La pandémie de Covid-19 a bouleversé tous les schémas économiques, sociaux et professionnels. Il n'y a pas de routine ou de procédure qui ne soit pas affectée par cette situation, même si elles doivent continuer à être exécutées par nécessité absolue. C'est le cas de le système d'administration de la justice, qui a dû transformer toute sa dynamique pour pouvoir fonctionner dans les nouvelles conditions, même lorsque les prévenus sont des personnes qui ont été testées positives au virus.
Les cas d'urgence ont continué à suivre leur cours grâce à des mesures de santé préventives.
Dans de tels cas, la mesure la plus courante dans divers pays du monde a été le confinement et l'isolement dans des établissements de santé., Le détenu doit être soumis à des règles spéciales, compte tenu du fait qu'il fait l'objet d'une demande judiciaire. Cette mesure implique la formation et la protection du personnel de garde et de santé qui s'occupe du détenu, ainsi que toutes les ressources nécessaires pour garantir que le confinement est conforme à tous les protocoles de santé et de sécurité.
En outre, de nouvelles infractions liées au non-respect des règles édictées ont été commises à ce jour. par les autorités pour éviter la propagation du virus. Ces situations ont également pris la priorité dans les systèmes judiciaires du monde, à côté de crimes graves qui continuent d'être poursuivis. Fin mars, 18 personnes ont été arrêtées à Caracas, au Venezuela, pour avoir violé le décret de quarantaine en organisant une fête. Deux de ces personnes ont été testées positives au Covid-19 et ont été placées en détention dans un hôpital sentinelle, tandis que les 16 autres ont été placées en isolement préventif dans un Centro de Diagnóstico Integral (CDI).

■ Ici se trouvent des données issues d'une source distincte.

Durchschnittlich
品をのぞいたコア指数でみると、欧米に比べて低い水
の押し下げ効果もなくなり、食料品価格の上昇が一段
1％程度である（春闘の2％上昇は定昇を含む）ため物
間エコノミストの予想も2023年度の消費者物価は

Le cas du Venezuela pendant la pandémie
Au Venezuela, pendant l'état d'alerte qui a été prolongé à plusieurs reprises, Les affaires ont été mises en suspens et les délais de procédure ne courent pas. Toutefois, il est possible d'engager des procédures d'urgence pour assurer le fonctionnement de la justice. En ce sens, les canaux du service public restent ouverts pour garantir la tenue des audiences de présentation des détenus arrêtés pour des délits flagrants, l'admission des amparos et la libération des personnes ayant purgé leur peine dans ce délai.

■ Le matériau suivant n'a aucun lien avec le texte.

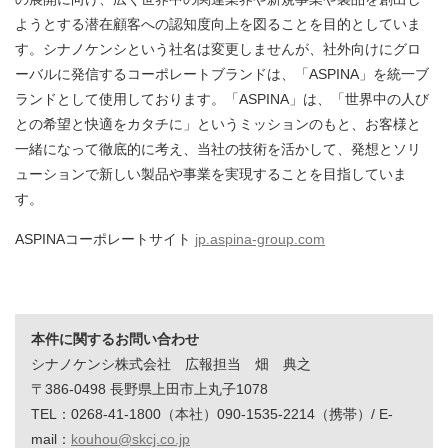
ようとする潜在顧客への認知度向上を図ることを目的としていま
す。シナノケンシという社名は変更しませんが、社外向けにグロ
ーバルに発信するコーポレートブランドは、「ASPINA」を統一ブ
ランドとして使用しております。「ASPINA」は、「世界中の人び
との希望と快適をカタチに」というミッションのもと、お客様と
一緒になって徹底的に考え、当社の技術を活かして、発想とソリ
ューションで新しい製品や事業を実現することを目指していま
す。
ASPINAコーポレートサイト
jp.aspina-group.com
本件に関するお問い合わせ
シナノケンシ株式会社 広報担当 畑 典之
〒386-0498 長野県上田市上丸子1078
TEL：0268-41-1800（本社）090-1535-2214（携帯）/ E-
mail：
kouhou@skcj.co.jp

Parmi les questions les plus discutées concernant les poursuites pénales au cours de cette période, les suivantes se distinguent :
- Reprise des délais de procédure.
- Assistance juridique au détenu.
- Accès aux locaux et visites des tribunaux.
- Sanctions administratives.
- Crimes de résistance, de désobéissance et d'agression.
- Les crimes les plus fréquents pendant l'état d'alerte ont été les crimes liés au sexe, les blessures.